● THE TASK
Transcribe the text lines of the entries below word for word, keeping each line break, and leave the pictures out of your answer.

● INPUT MATERIAL
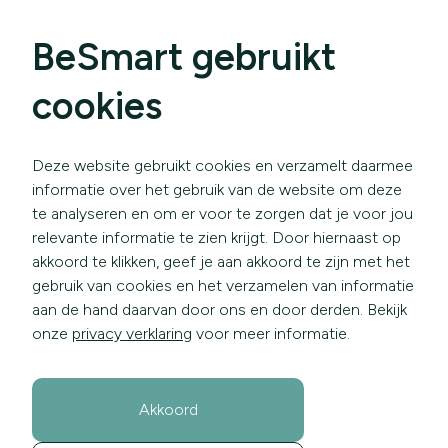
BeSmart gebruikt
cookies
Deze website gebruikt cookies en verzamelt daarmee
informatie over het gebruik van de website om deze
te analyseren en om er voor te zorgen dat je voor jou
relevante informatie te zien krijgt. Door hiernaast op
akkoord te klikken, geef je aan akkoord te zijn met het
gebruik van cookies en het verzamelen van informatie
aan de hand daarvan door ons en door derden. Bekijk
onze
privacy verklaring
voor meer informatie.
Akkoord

● SOLUTION TO THIS PROBLEM
BeSmart gebruikt
cookies
Deze website gebruikt cookies en verzamelt daarmee
informatie over het gebruik van de website om deze
te analyseren en om er voor te zorgen dat je voor jou
relevante informatie te zien krijgt. Door hiernaast op
akkoord te klikken, geef je aan akkoord te zijn met het
gebruik van cookies en het verzamelen van informatie
aan de hand daarvan door ons en door derden. Bekijk
onze
privacy verklaring
voor meer informatie.
Akkoord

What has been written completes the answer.